## Exercise prompt
When a line of the material has the word "shows" in it, copy that line.

## Supplied material
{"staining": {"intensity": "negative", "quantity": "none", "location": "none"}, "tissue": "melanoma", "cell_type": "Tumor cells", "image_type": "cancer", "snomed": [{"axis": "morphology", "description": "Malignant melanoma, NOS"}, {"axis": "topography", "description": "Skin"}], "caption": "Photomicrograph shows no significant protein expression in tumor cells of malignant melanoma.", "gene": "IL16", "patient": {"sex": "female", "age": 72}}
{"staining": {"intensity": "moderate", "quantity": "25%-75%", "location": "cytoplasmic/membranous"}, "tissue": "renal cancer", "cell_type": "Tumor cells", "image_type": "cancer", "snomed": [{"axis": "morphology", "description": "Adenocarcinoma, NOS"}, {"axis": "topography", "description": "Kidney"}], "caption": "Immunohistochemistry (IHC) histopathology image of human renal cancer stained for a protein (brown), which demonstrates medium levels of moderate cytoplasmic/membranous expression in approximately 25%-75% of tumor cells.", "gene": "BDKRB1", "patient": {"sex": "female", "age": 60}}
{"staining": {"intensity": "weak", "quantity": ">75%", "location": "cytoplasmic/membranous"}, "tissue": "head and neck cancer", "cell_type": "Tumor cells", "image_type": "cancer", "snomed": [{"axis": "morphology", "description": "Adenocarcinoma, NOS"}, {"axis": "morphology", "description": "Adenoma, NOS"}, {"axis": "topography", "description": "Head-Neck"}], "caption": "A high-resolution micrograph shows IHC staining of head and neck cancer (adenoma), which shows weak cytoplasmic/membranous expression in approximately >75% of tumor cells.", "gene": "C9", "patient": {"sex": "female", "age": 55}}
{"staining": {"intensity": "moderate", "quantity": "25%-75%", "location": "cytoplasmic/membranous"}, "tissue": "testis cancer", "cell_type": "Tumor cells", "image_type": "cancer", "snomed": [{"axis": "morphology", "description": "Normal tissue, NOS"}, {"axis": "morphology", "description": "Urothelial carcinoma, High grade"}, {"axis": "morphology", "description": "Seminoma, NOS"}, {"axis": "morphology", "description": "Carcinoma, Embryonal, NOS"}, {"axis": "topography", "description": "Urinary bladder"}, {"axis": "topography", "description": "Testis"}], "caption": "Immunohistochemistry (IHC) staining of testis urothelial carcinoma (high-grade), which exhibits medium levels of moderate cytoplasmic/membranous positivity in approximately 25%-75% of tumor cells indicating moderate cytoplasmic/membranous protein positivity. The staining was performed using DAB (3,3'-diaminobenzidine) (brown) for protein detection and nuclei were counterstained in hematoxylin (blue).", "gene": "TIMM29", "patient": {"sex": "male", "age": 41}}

## Completed task
{"staining": {"intensity": "negative", "quantity": "none", "location": "none"}, "tissue": "melanoma", "cell_type": "Tumor cells", "image_type": "cancer", "snomed": [{"axis": "morphology", "description": "Malignant melanoma, NOS"}, {"axis": "topography", "description": "Skin"}], "caption": "Photomicrograph shows no significant protein expression in tumor cells of malignant melanoma.", "gene": "IL16", "patient": {"sex": "female", "age": 72}}
{"staining": {"intensity": "weak", "quantity": ">75%", "location": "cytoplasmic/membranous"}, "tissue": "head and neck cancer", "cell_type": "Tumor cells", "image_type": "cancer", "snomed": [{"axis": "morphology", "description": "Adenocarcinoma, NOS"}, {"axis": "morphology", "description": "Adenoma, NOS"}, {"axis": "topography", "description": "Head-Neck"}], "caption": "A high-resolution micrograph shows IHC staining of head and neck cancer (adenoma), which shows weak cytoplasmic/membranous expression in approximately >75% of tumor cells.", "gene": "C9", "patient": {"sex": "female", "age": 55}}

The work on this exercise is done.